Portable Oxygen-Sensing Device for the Improved Assessment of Compartment Syndrome and other Hypoxia-Related Conditions

TL;DR

This paper introduces a portable fiber-optic oxygen sensor designed for early detection of compartment syndrome, demonstrating sensitivity and reproducibility in vivo, addressing a critical unmet clinical need.

Contribution

A novel portable fiber-optic device utilizing phosphorescence quenching for intramuscular oxygen measurement, suitable for early diagnosis of compartment syndrome.

Findings

Sensor sensitive across 0-880 mmHg oxygen range

Reproducible response to oxygen changes in vivo

Outperforms existing laboratory oxygen sensors

Abstract

Measurement of intramuscular oxygen could play a key role in the early diagnosis of acute compartment syndrome, a common condition occurring after severe trauma leading to ischemia and long-term consequences including rhabdomyolysis, limb loss, and death. However, to date, there is no existing oxygen sensor approved for such a purpose. To address the need to improve the assessment of compartment syndrome, a portable fiber-optic device for intramuscular oxygen measurements was developed.

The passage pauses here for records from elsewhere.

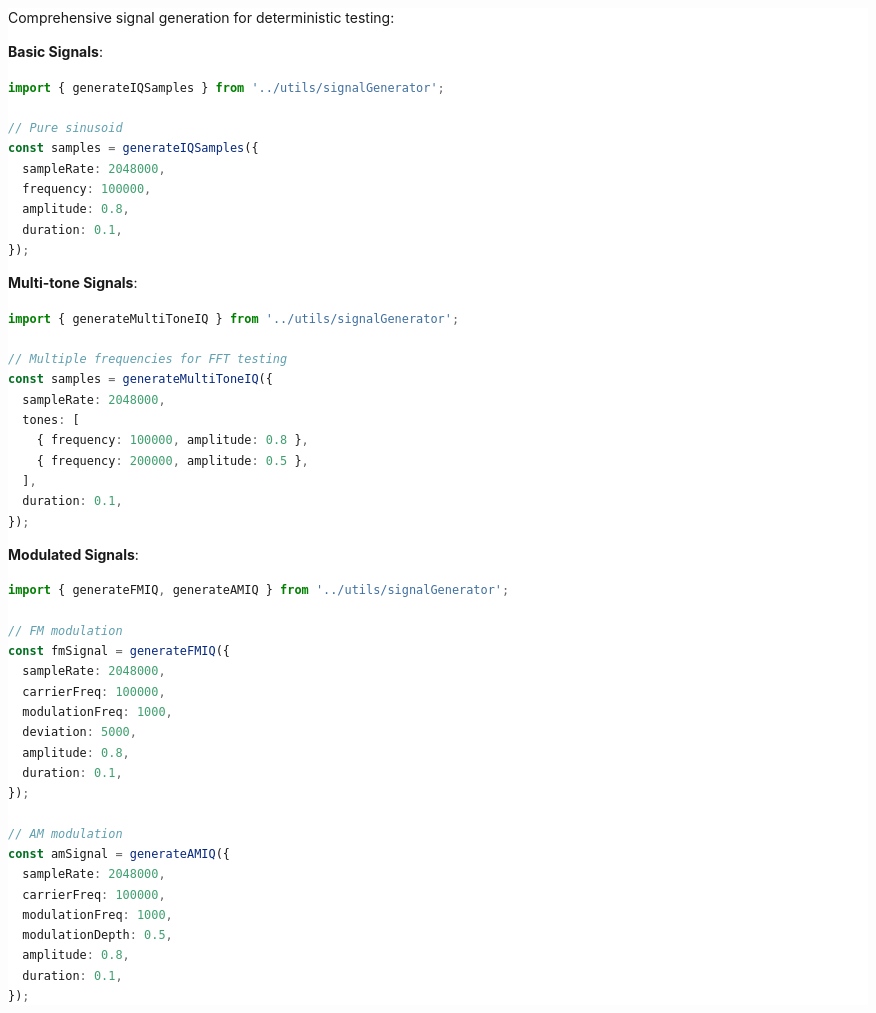 Comprehensive signal generation for deterministic testing:

**Basic Signals**:

```typescript
import { generateIQSamples } from '../utils/signalGenerator';

// Pure sinusoid
const samples = generateIQSamples({
  sampleRate: 2048000,
  frequency: 100000,
  amplitude: 0.8,
  duration: 0.1,
});
```

**Multi-tone Signals**:

```typescript
import { generateMultiToneIQ } from '../utils/signalGenerator';

// Multiple frequencies for FFT testing
const samples = generateMultiToneIQ({
  sampleRate: 2048000,
  tones: [
    { frequency: 100000, amplitude: 0.8 },
    { frequency: 200000, amplitude: 0.5 },
  ],
  duration: 0.1,
});
```

**Modulated Signals**:

```typescript
import { generateFMIQ, generateAMIQ } from '../utils/signalGenerator';

// FM modulation
const fmSignal = generateFMIQ({
  sampleRate: 2048000,
  carrierFreq: 100000,
  modulationFreq: 1000,
  deviation: 5000,
  amplitude: 0.8,
  duration: 0.1,
});

// AM modulation
const amSignal = generateAMIQ({
  sampleRate: 2048000,
  carrierFreq: 100000,
  modulationFreq: 1000,
  modulationDepth: 0.5,
  amplitude: 0.8,
  duration: 0.1,
});
```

The device is based on phosphorescence quenching, where the tip of an optical fiber was coated with a poly(propyl methacrylate) (PPMA) matrix containing a brightly emitting Pt(II)-core porphyrin. The optoelectronic circuit is highly portable and is based on a microspectrometer and a microcontroller readout with a smartphone. Results from an in vivo tourniquet porcine model show that the sensor is sensitive across the physiological oxygen partial pressure range of 0-880 mmHg and exhibits an appropriate and reproducible response to changes in intramuscular oxygen. A commercial laboratory oxygen sensor based on a lifetime measurement did not respond as expected.